If this is true (and with Ray, that's always an issue), his new label (EMI?) may have forbidden him to tour with the Jane Street material until the album was out, so he fell back to the Storyteller format.

-> Many parts of the show seemed a lot more personal than in the past. "See My Friends" was connected to the death of Ray's sister, and it included a new sung/spoken part at the end that was a conversation between their mother and father (in heaven?). Similarly, "Australia" was tied to Arthur and Rosie's emigration to Australia, and had "dialogue" from Arthur to Rosie about how they'll be happy once they reach "that Antipodean shore."

-> A few songs had very different arrangements than normal. "X-Ray" was much slower, and "Australia" took on a definite Caribbean feel. (Someone should tell Ray that Australia's not near, like, Jamaica but even so, it was fun, and Ray looked like he was having fun playing it.)

-> He asked someone in the front row about the absence of Dennis the Apeman: "I miss the way he claps along to songs - and intimidates the audience." Anyone who has seen Dennis at a show knows exactly what Ray means

-> As with the past couple of tours, brother Dave is the hero of Ray's show. Dave takes some good-natured ribbing about the way he speaks, but when push comes to shove, Ray admits that it's Dave and his solo on "You Really Got Me" that put the Kinks on the road to success. Missing was Dave yelling "Fuck off!" in the middle of the recording of YRGM - which made the story lean away from comedy and more toward poignancy.

-> The show had three encores. I got the feeling that Ray wanted to stretch things out a bit to make the TLA management uncomfortable. The first included great renditions of "Waterloo Sunset" and "Celluloid Heroes." Then he left the stage again only to come back wearing a black shirt with a red rose stitched on each collarbone - which led to a quick snippet of "I'm a Muswell Hillbilly boy"

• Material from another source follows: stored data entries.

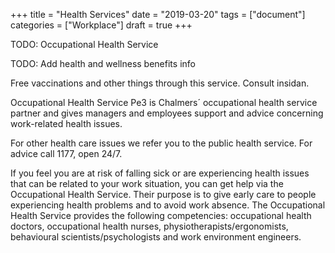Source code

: +++
title = "Health Services"
date  = "2019-03-20"
tags = ["document"]
categories = ["Workplace"]
draft = true
+++

TODO: Occupational Health Service

TODO: Add health and wellness benefits info


Free vaccinations and other things through this service. Consult insidan.

Occupational Health Service
Pe3 is Chalmers´ occupational health service partner and gives managers and employees support and advice concerning work-related health issues.

For other health care issues we refer you to the public health service. For advice call 1177, open 24/7.

If you feel you are at risk of falling sick or are experiencing health issues that can be related to your work situation, you can get help via the Occupational Health Service. Their purpose is to give early care to people experiencing health problems and to avoid work absence. The Occupational Health Service provides the following competencies: occupational health doctors, occupational health nurses, physiotherapists/ergonomists, behavioural scientists/psychologists and work environment engineers.
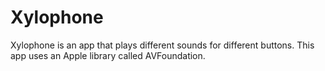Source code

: # Xylophone

Xylophone is an app that plays different sounds for different buttons. 
This app uses  an Apple library called AVFoundation.
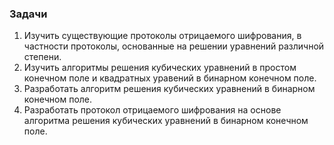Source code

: ### Задачи
1. Изучить существующие протоколы отрицаемого шифрования, в частности протоколы, основанные на решении уравнений различной степени.
2. Изучить алгоритмы решения кубических уравнений в простом конечном поле и квадратных уравений в бинарном конечном поле.
3. Разработать алгоритм решения кубических уравнений в бинарном конечном поле.
4. Разработать протокол отрицаемого шифрования на основе алгоритма решения кубических уравнений в бинарном конечном поле.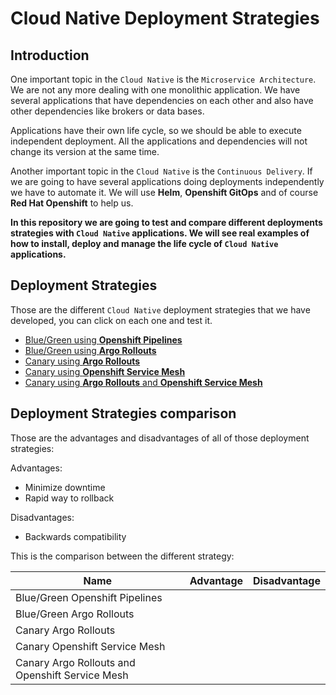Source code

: # Cloud Native Deployment Strategies

## Introduction
 
One important topic in the `Cloud Native` is the `Microservice Architecture`. We are not any more dealing with one monolithic application. We have several applications that have dependencies on each other and also have other dependencies like brokers or data bases.
 
Applications have their own life cycle, so we should be able to execute independent deployment. All the applications and dependencies will not change its version at the same time.
 
Another important topic in the `Cloud Native` is the `Continuous Delivery`. If we are going to have several applications doing deployments independently we have to automate it. We will use **Helm**, **Openshift GitOps** and of course **Red Hat Openshift** to help us.
 
**In this repository we are going to test and compare different deployments strategies with `Cloud Native` applications. We will see real examples of how to install, deploy and manage the life cycle of `Cloud Native` applications.**
 
## Deployment Strategies

Those are the different `Cloud Native` deployment strategies that we have developed, you can click on each one and test it.

- [Blue/Green using **Openshift Pipelines**](/blue-green-pipeline)
- [Blue/Green using **Argo Rollouts**](/blue-green-argo-rollouts)
- [Canary using **Argo Rollouts**](/canary-argo-rollouts)
- [Canary using **Openshift Service Mesh**](/canary-service-mesh)
- [Canary using **Argo Rollouts** and **Openshift Service Mesh**](/canary-rollouts-service-mesh)

## Deployment Strategies comparison

Those are the advantages and disadvantages of all of those deployment strategies:

Advantages:
- Minimize downtime
- Rapid way to rollback
 
Disadvantages:
- Backwards compatibility

This is the comparison between the different strategy:

| Name                                            | Advantage | Disadvantage |
| ----------------------------------------------- | --------- | ------------ |
| Blue/Green Openshift Pipelines                  |           |              |
| Blue/Green Argo Rollouts                        |           |              |
| Canary Argo Rollouts                            |           |              |
| Canary Openshift Service Mesh                   |           |              |
| Canary Argo Rollouts and Openshift Service Mesh |           |              |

I thank Yo La Tengo for reminding Ray of the gem that is "This Is Where I Belong." It was during this song that I felt a definite surge of emotion. Here was a brilliant man who had just put his heart and soul into his performance with an intensity I had never seen before. This really was where I belonged - I had my arm around my wife, I was surrounded by hundreds of other fans, and we were singing along with a songwriting genius. If there's one thing I've learned in the past six weeks, it's to hang on to these moments - these slices of paradise - because they won't last forever. By the time we got to "Days" OK, I admit it - Ray made me cry. And I can't think I was the only one.

-> Dave, Crystal and I pushed through the crowd of youngsters outside waiting for the second show to get to the backstage door and hung around for Ray. Unfortunately, when he emerged, there were too many people between us and him to have him sign anything or to get a photo. But oh well ? he'd given us an unforgettable performance, and that was more than enough.

-> The set list (courtesy of Crystal) was:

Come Dancing
I Go to Sleep
Village Green Preservation Society
Low Budget
20th Century Man
That Old Black Magic
Tired of Waiting
Where Have All the Good Times Gone?
See My Friends
Autumn Almanac
I'm Not Like Everybody Else
Dedicated Follower of Fashion
Julie Finkle
It's Alright
Stop Your Sobbing
You Really Got Me
Waterloo Sunset
Celluloid Heroes
This Is Where I Belong

Dave was pretty much blown away by the show - needless to say, I have to agree with him. And he's already started reading "X-Ray."